User interface change data:
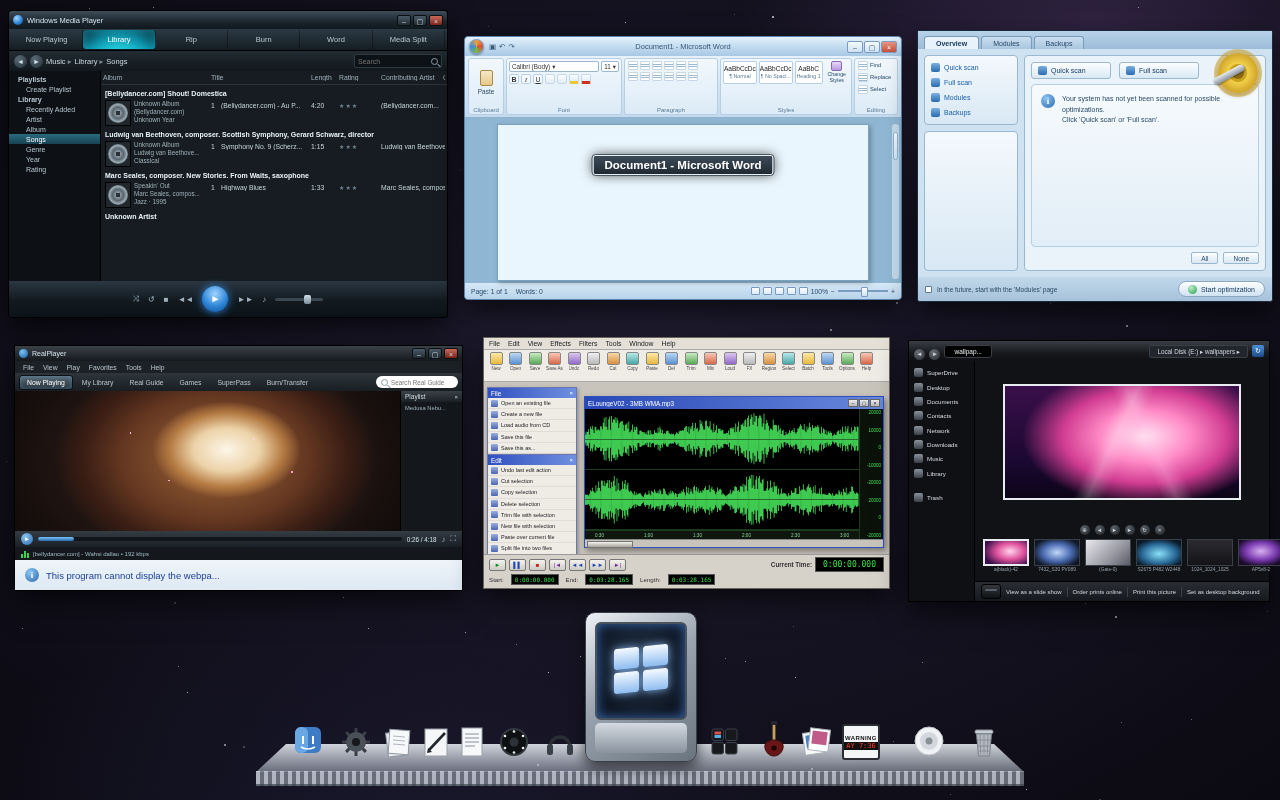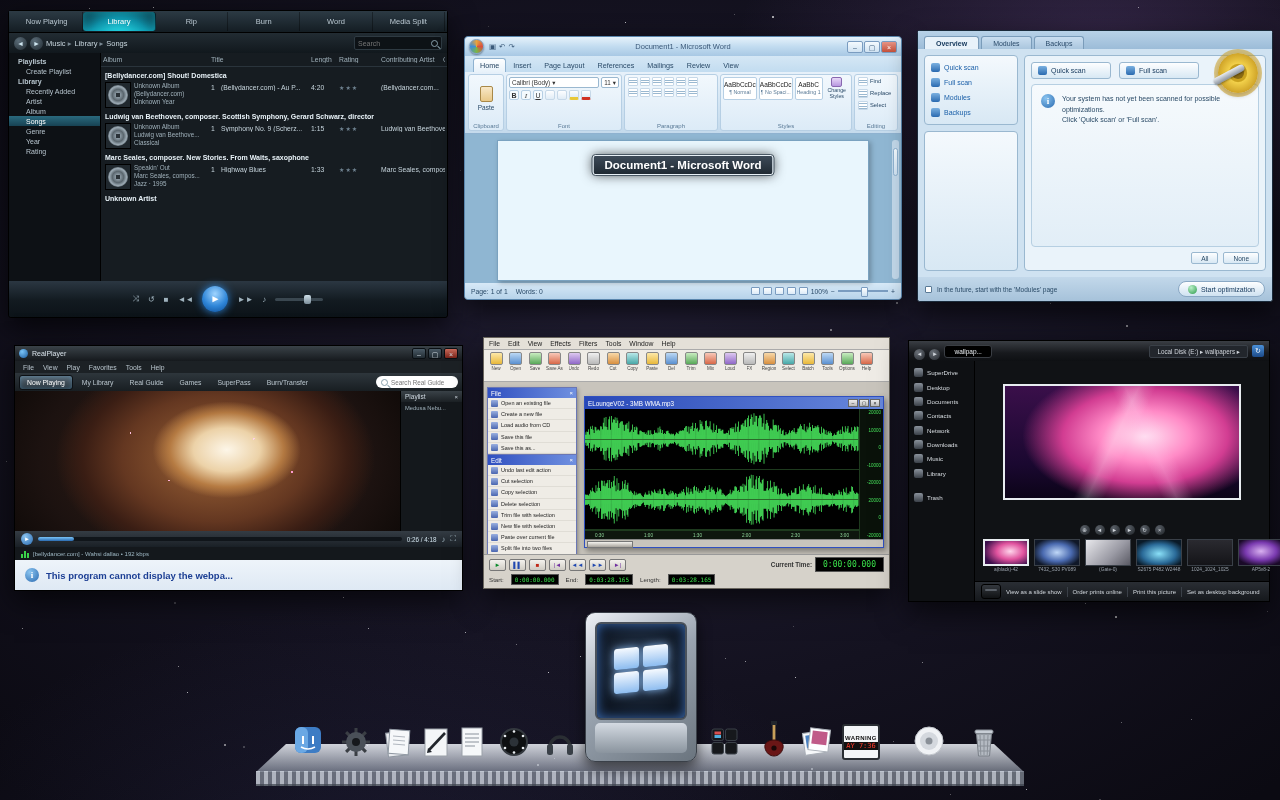--- a/index.html
+++ b/index.html
@@ -408,6 +408,15 @@
   </div>
 
 <div class="win wmp">
+  <div class="wmp-tb">
+    <span class="wmp-orb"></span>
+    <span class="wmp-title">Windows Media Player</span>
+    <span class="wbt">
+      <span>–</span>
+      <span>▢</span>
+      <span class="cl">×</span>
+    </span>
+  </div>
   <div class="wmp-tabs">
     <span class="wmp-tab">Now Playing</span>
     <span class="wmp-tab act">Library</span>

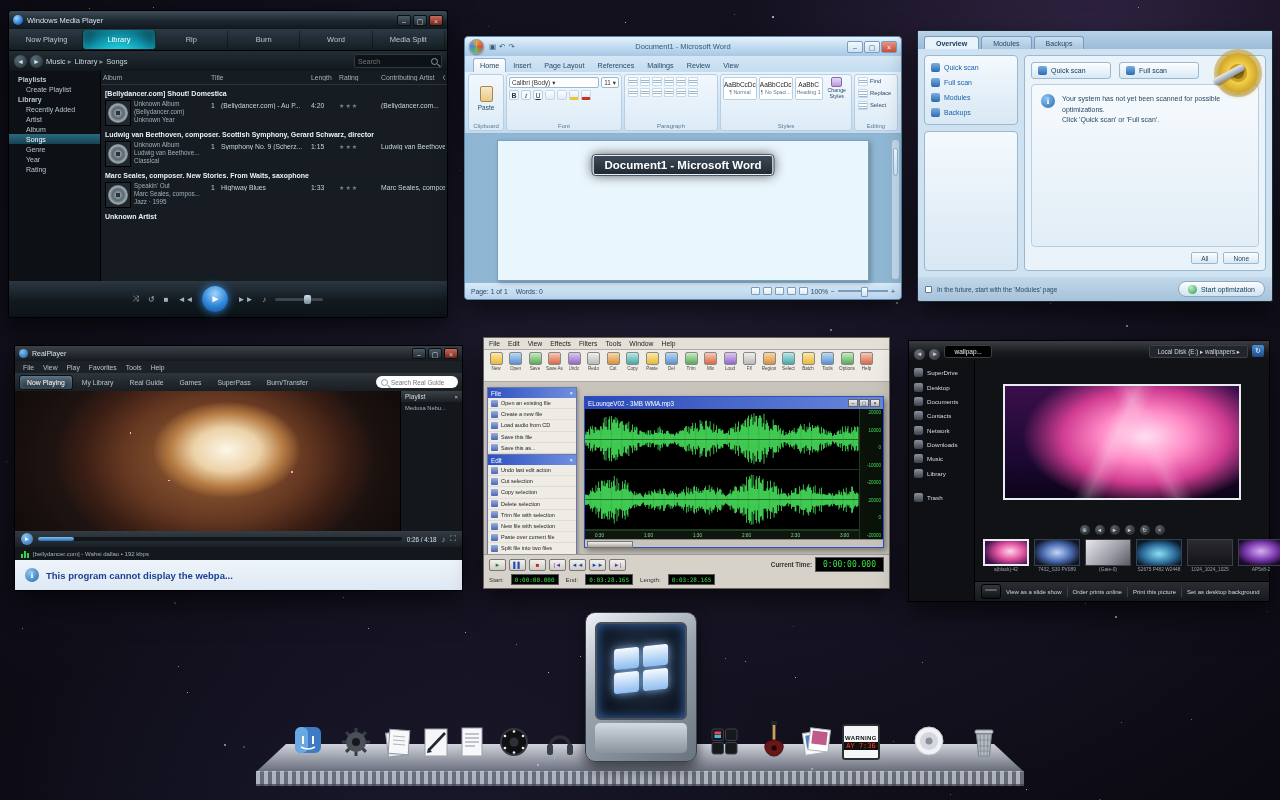--- a/index.html
+++ b/index.html
@@ -556,15 +556,6 @@
       <span class="cl">×</span>
     </span>
   </div>
-  <div class="wd-tabs">
-    <span class="wd-tab act">Home</span>
-    <span class="wd-tab">Insert</span>
-    <span class="wd-tab">Page Layout</span>
-    <span class="wd-tab">References</span>
-    <span class="wd-tab">Mailings</span>
-    <span class="wd-tab">Review</span>
-    <span class="wd-tab">View</span>
-  </div>
   <div class="wd-ribbon">
     <div class="rgrp" style="width:36px">
       <div class="paste">

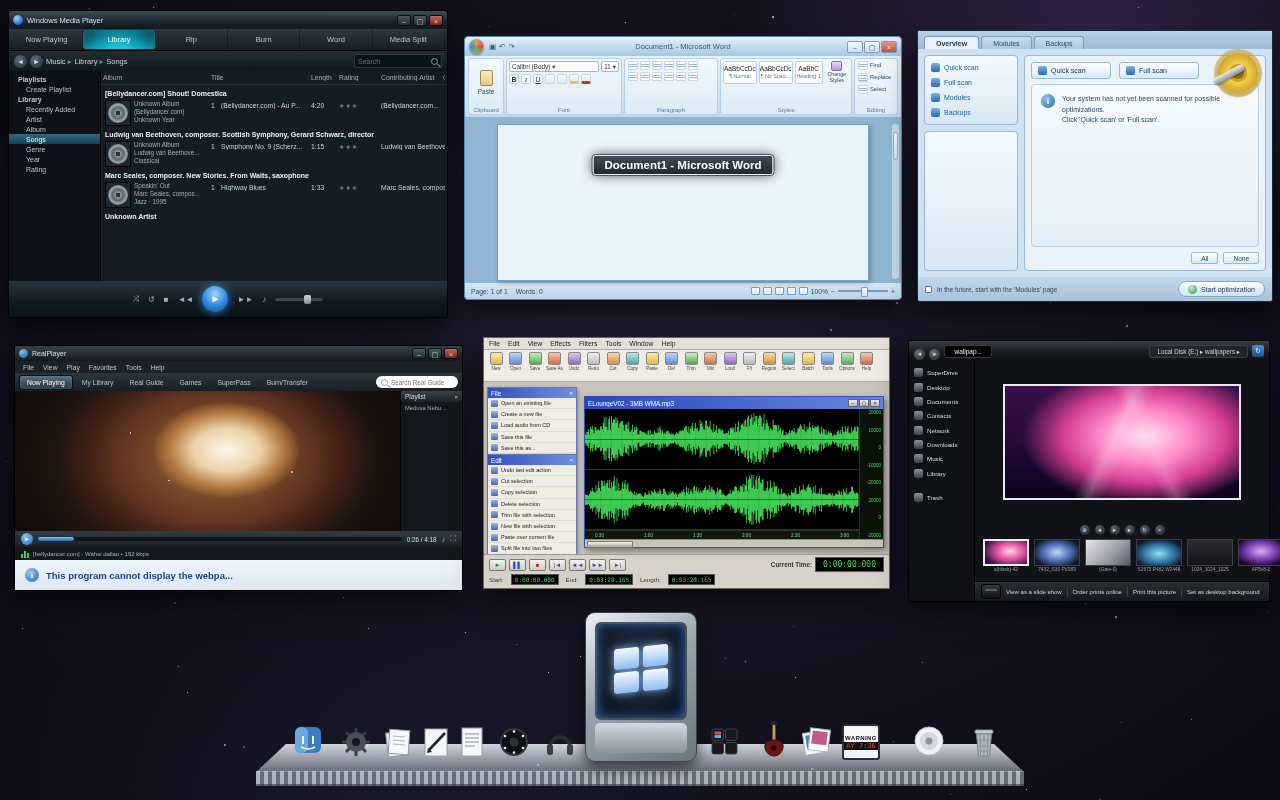--- a/index.html
+++ b/index.html
@@ -176,7 +176,7 @@
 .eq{display:flex;gap:1px;align-items:flex-end;height:8px;flex:none}
 .eq i{width:2px;background:#3ad44a}
 .rp-web{height:30px;background:linear-gradient(#eef4fa,#dfe9f4);display:flex;align-items:center;gap:7px;padding:0 10px}
-.rp-webtxt{font-size:9.5px;font-weight:bold;color:#1c3f94;white-space:nowrap;overflow:hidden}
+.rp-webtxt{font-size:9.5px;font-weight:normal;color:#1c3f94;white-space:nowrap;overflow:hidden}
 
 
 .ae{left:483px;top:337px;width:407px;height:252px;background:#d6d2ca;border:1px solid #6a665e;display:flex;flex-direction:column}

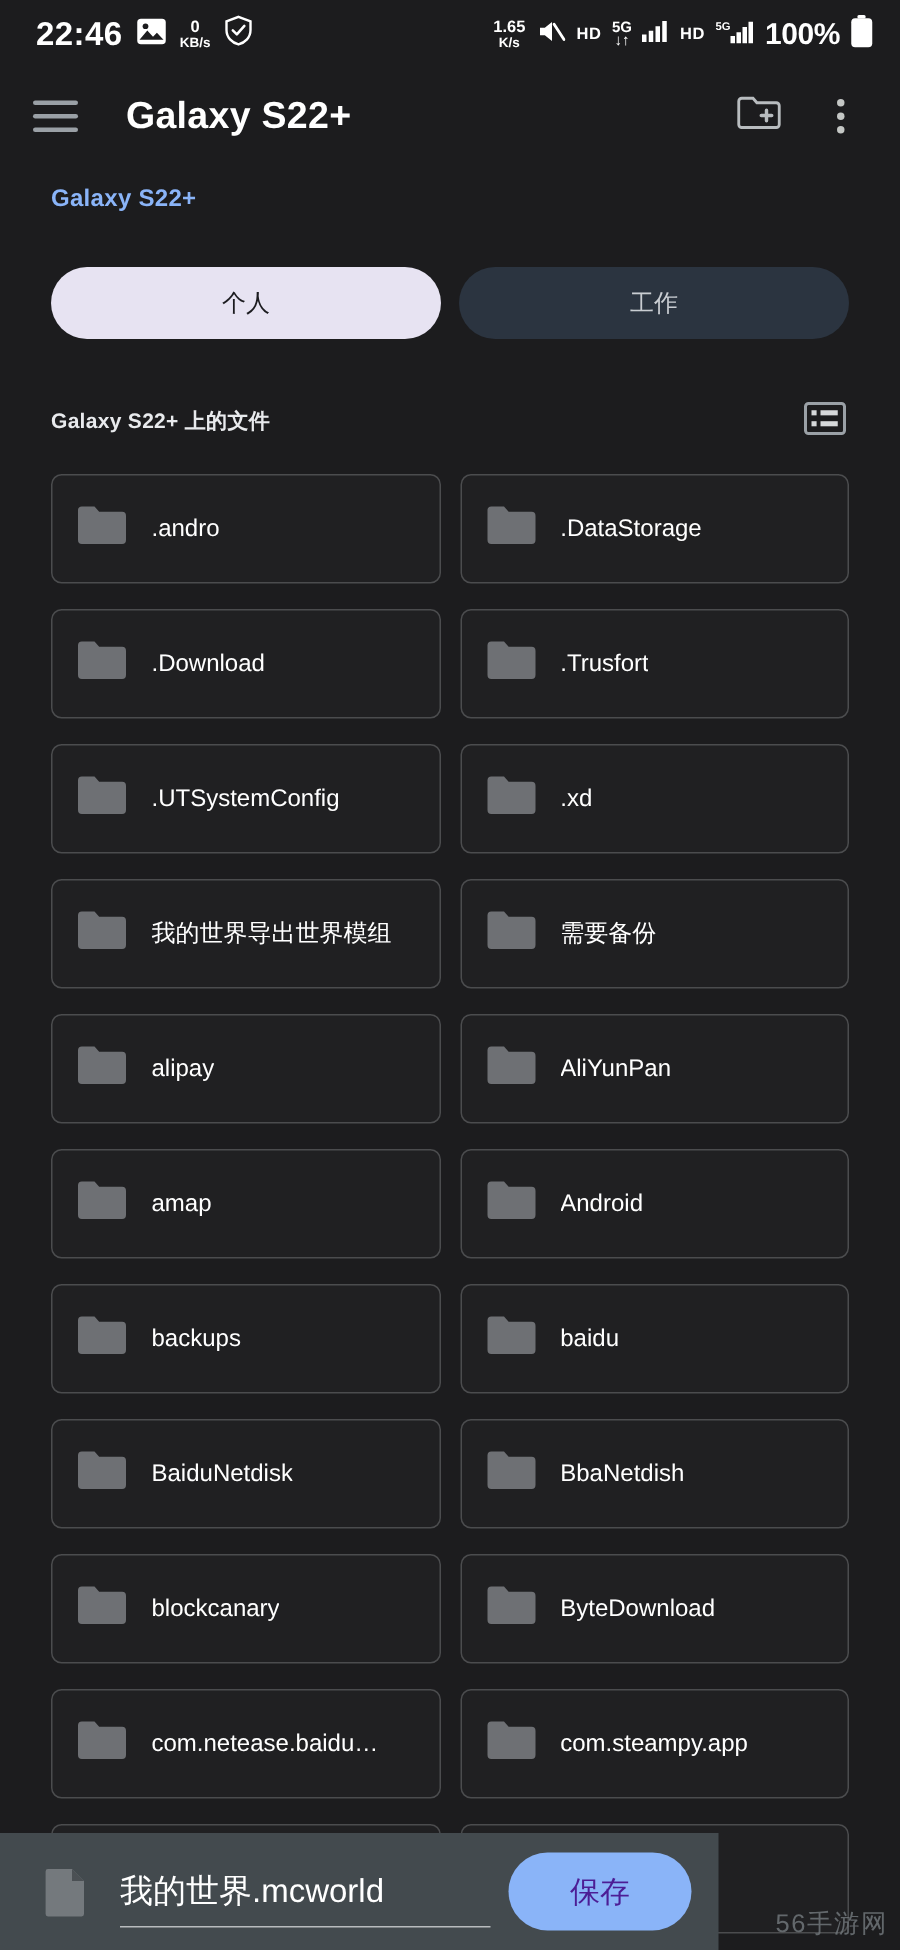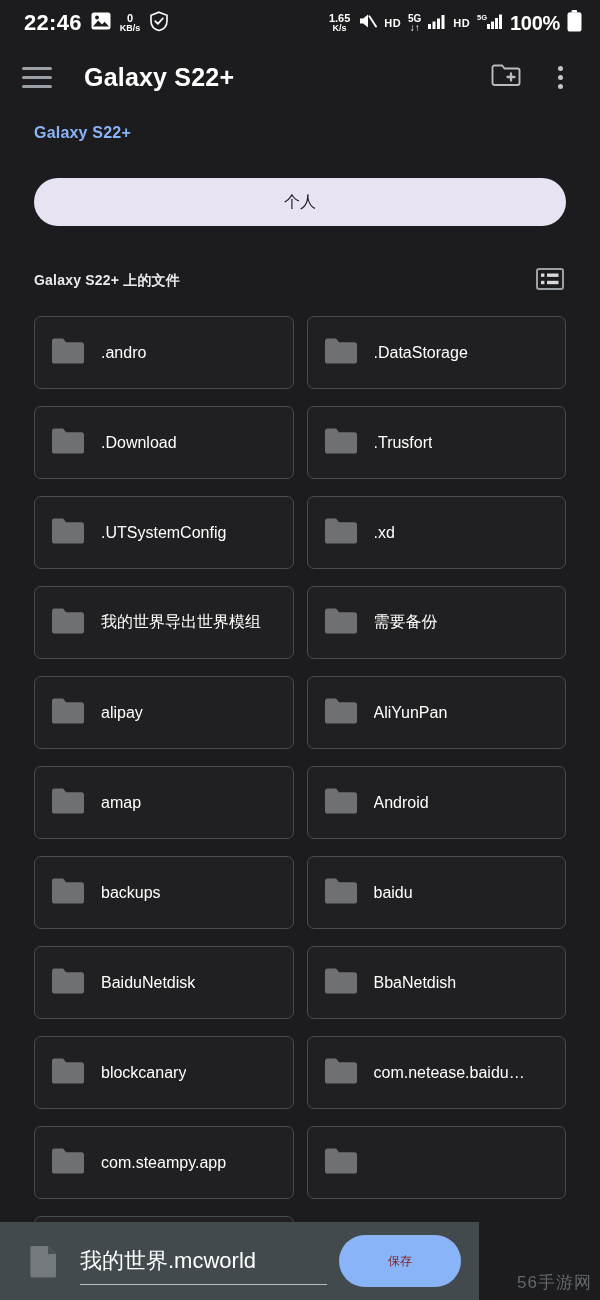--- a/index.html
+++ b/index.html
@@ -190,6 +190,7 @@
 
   <div class="tabs">
     <div class="tab sel">个人</div>
+    <div class="tab unsel">工作</div>
   </div>
 
   <div class="section">

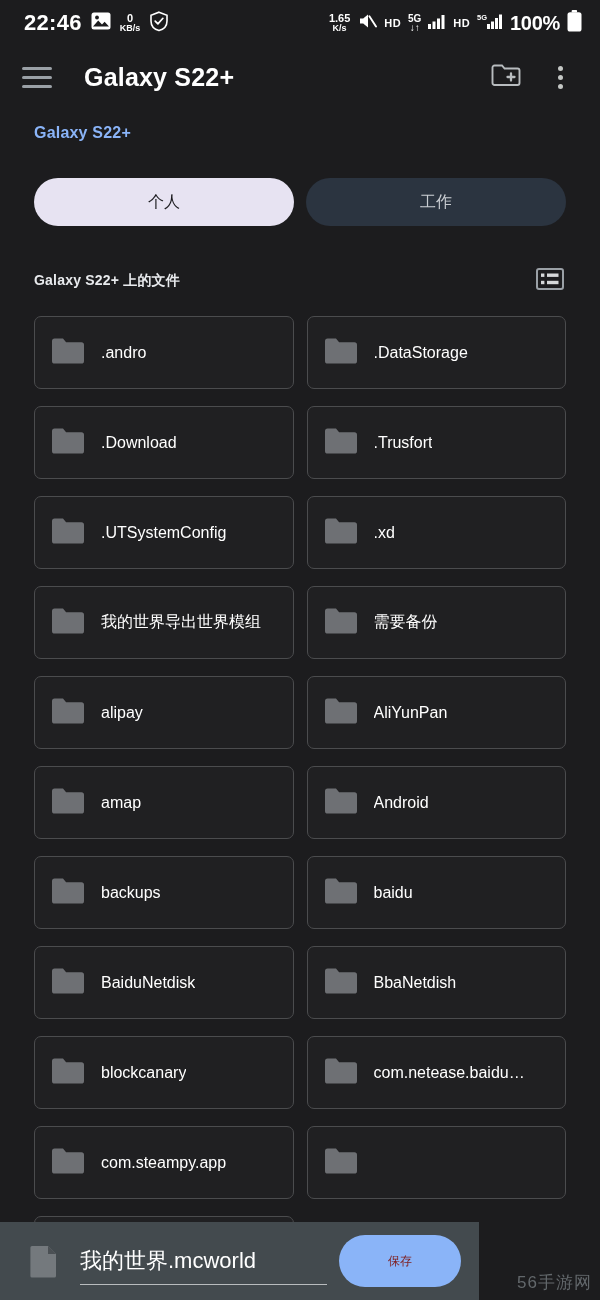--- a/index.html
+++ b/index.html
@@ -315,6 +315,12 @@
         <span><svg width="34" height="28" viewBox="0 0 34 28">
             <path d="M1 4.2 a2.6 2.6 0 0 1 2.6-2.6 H12 l3.1 3.6 H30.4 A2.6 2.6 0 0 1 33 7.8 V24 a2.6 2.6 0 0 1 -2.6 2.6 H3.6 A2.6 2.6 0 0 1 1 24 Z" fill="#6e7074"></path>
           </svg></span>
+        <span class="fname">ByteDownload</span>
+      </div>
+      <div class="card">
+        <span><svg width="34" height="28" viewBox="0 0 34 28">
+            <path d="M1 4.2 a2.6 2.6 0 0 1 2.6-2.6 H12 l3.1 3.6 H30.4 A2.6 2.6 0 0 1 33 7.8 V24 a2.6 2.6 0 0 1 -2.6 2.6 H3.6 A2.6 2.6 0 0 1 1 24 Z" fill="#6e7074"></path>
+          </svg></span>
         <span class="fname">com.netease.baidu…</span>
       </div>
       <div class="card">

What to produce: Locate the lines above that contain "height" and copy them.

Your solution:
 .eq{display:flex;gap:1px;align-items:flex-end;height:8px;flex:none}
 .rp-web{height:30px;background:linear-gradient(#eef4fa,#dfe9f4);display:flex;align-items:center;gap:7px;padding:0 10px}
 .ae{left:483px;top:337px;width:407px;height:252px;background:#d6d2ca;border:1px solid #6a665e;display:flex;flex-direction:column}
         <span><svg width="34" height="28" viewBox="0 0 34 28">
+        <span><svg width="34" height="28" viewBox="0 0 34 28">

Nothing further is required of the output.